Pope: I Pray for Peace in the Caucasus
By Carol Glatz – Pope Francis called for the use of dialogue – not weapons – for resolving the problems and conflict escalating in the Caucasus region.
“I pray for peace in the Caucasus and I ask the parties in the conflict to make concrete gestures of goodwill and fraternity that can lead to the resolution of problems, not with the use of force and weapons, but through dialogue and negotiations,” he said.
The pope made his remarks after praying with visitors in St Peter’s Square for his Sunday Angelus address September 27. He asked the visitors to again “pray together, in silence, for peace in the Caucasus.”
He said he was following the “worrying reports about clashes” in the Caucasus region, which has seen escalating conflict between Armenia and Azerbaijan in the long-disputed breakaway Nagorno-Karabakh region.
A fresh series of clashes erupted September 27, leaving at least 31 people dead, and the fighting continued September 28 with at least 15 more casualties being reported so far.
Armenia and Azerbaijan have had an undeclared war over the territory since 1988; about 30,000 people have died in the fighting and even more people have been displaced.
After the fall of the Soviet Union, the Nagorno-Karabakh region, which has an Armenian ethnic majority, proclaimed itself an independent state, leading to years of conflict and a broken cease-fire agreement.
Armenian Apostolic Catholicos Karekin II was in Rome and met briefly Pope Francis September 27, the Vatican said, but the Orthodox leader’s visit to Rome was cut short, according to AsiaNews.
Catholicos Karekin said he was returning to his country to be close to his people at this critical time, reported the Rome-based missionary news agency.
Forced Like Jesus to Flee
After praying the Angelus, Pope Francis also highlighted the World Day for Migrants and Refugees, which the church celebrated September 27.
He greeted the migrants and refugees that had gathered in the square near the large statue, “Angels Unawares,” depicting a boat carrying migrants and refugees from different eras in history. The pope had blessed the statue during last year’s celebration of the world day.
The theme the pope chose for 2020 was “Forced like Jesus Christ to flee,” focusing on people displaced within the borders of their own country. The pope asked that people remember and pray for those who are forced to flee or migrate as well as for all those who come to their assistance.

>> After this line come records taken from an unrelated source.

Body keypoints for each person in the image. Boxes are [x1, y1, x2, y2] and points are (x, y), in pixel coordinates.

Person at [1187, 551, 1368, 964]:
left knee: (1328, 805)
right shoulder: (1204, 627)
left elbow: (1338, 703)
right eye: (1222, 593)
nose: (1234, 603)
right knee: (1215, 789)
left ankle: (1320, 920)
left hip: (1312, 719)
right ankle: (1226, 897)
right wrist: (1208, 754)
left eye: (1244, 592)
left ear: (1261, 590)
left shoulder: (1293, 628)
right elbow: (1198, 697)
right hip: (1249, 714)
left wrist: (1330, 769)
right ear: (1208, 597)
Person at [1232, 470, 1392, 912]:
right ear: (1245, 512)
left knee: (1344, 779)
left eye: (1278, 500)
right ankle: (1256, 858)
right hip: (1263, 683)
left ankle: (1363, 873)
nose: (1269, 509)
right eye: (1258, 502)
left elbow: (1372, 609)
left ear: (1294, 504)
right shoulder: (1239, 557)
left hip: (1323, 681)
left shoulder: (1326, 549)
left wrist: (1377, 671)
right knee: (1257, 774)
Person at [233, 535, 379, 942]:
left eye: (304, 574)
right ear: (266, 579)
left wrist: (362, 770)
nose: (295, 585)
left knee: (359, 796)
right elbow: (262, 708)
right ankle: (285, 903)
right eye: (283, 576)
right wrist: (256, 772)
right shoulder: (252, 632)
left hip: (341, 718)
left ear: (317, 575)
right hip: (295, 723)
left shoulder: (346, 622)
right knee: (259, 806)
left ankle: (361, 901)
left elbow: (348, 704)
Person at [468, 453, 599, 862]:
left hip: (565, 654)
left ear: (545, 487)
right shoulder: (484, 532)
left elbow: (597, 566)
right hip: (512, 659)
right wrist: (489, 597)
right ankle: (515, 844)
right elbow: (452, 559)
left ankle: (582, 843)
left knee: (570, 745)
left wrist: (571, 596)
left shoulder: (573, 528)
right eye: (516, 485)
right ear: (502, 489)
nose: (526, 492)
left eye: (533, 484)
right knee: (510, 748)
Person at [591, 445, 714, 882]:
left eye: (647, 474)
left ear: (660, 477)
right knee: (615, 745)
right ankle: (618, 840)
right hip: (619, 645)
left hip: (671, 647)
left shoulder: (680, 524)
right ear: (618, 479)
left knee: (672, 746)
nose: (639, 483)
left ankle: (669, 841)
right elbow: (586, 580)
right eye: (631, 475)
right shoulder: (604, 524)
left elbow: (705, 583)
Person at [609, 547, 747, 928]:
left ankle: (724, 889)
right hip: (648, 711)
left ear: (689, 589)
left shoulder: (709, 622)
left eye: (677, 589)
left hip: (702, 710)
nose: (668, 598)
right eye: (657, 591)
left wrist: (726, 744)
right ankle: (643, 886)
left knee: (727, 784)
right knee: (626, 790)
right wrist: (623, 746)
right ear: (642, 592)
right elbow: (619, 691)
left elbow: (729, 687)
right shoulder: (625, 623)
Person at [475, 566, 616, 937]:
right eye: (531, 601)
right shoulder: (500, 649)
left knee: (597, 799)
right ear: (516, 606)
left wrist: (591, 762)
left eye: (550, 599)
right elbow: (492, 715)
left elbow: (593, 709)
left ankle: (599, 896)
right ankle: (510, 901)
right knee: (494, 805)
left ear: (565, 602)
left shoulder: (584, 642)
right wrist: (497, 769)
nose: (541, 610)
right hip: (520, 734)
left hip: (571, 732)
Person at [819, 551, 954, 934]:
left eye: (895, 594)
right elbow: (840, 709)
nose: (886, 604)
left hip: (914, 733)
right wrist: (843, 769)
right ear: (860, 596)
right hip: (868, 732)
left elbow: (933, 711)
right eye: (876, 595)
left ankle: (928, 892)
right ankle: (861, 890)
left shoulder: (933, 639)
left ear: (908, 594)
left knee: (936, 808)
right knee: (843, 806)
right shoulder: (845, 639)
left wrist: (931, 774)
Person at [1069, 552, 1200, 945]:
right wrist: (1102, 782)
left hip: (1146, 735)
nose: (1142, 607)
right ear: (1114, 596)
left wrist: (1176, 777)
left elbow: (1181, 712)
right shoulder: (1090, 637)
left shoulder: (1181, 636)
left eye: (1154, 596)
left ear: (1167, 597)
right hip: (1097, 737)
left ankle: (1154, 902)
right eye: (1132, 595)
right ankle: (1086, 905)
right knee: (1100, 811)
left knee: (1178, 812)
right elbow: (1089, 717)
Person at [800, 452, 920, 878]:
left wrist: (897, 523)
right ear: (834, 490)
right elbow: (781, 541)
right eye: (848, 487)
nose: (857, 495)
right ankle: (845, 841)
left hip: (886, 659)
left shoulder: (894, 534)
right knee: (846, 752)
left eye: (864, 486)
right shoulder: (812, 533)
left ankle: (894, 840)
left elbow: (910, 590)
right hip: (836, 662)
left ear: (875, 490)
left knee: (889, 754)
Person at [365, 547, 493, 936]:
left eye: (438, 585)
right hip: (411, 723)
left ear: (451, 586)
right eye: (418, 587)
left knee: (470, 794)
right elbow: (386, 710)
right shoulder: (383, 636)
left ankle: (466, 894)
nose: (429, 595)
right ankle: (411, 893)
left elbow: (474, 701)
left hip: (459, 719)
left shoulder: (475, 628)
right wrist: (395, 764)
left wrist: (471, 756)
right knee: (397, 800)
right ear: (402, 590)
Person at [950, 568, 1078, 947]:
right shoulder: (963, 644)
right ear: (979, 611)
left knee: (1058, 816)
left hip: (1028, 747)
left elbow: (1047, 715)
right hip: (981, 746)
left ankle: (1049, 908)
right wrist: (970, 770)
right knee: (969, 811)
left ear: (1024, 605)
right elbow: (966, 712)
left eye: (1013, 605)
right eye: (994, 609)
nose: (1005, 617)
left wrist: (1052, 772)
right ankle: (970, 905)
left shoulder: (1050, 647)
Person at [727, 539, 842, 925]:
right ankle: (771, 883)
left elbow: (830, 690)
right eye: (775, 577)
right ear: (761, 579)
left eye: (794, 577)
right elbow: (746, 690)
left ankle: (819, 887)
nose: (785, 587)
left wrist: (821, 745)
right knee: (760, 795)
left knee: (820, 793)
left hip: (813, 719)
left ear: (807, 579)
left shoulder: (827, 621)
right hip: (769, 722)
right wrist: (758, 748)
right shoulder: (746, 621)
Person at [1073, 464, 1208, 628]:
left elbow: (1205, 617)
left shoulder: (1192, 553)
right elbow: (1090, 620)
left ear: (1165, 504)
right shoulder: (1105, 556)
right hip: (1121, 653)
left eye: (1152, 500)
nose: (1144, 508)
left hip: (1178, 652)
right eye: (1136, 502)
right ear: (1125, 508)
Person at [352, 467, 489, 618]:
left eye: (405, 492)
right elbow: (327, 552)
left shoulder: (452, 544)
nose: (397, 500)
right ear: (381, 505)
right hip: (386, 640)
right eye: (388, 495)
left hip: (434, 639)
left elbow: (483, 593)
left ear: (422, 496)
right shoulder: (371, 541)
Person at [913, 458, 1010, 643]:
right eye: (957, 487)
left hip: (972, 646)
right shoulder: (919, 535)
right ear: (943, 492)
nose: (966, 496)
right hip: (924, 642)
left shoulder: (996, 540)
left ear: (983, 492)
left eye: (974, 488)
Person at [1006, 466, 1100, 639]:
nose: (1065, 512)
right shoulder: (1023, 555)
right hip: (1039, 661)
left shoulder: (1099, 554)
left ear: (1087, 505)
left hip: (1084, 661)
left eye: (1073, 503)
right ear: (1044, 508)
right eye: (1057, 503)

Pope Francis also gave his support and encouragement to all those who work in the tourism sector, which has been hit hard by the coronavirus pandemic.
September 27 marked the United Nations’ celebration of World Tourism Day. The UN World Tourism Organisation estimates that international tourism could plummet by 60% or even 80% over the course of the year, putting millions of jobs at risk.
Pope Francis recognised the difficulties being faced by so many countries and he expressed his “encouragement to all those working in tourism, especially small family operations and young people.”
“I hope that everyone may soon recover from the current difficulties,” he said.
And lastly, the pope prayed for those dedicated to the fight against breast cancer.
He greeted a group of women in the square, giving a special mention to them and all those working in this fight. “May the Lord sustain your commitment,” he said.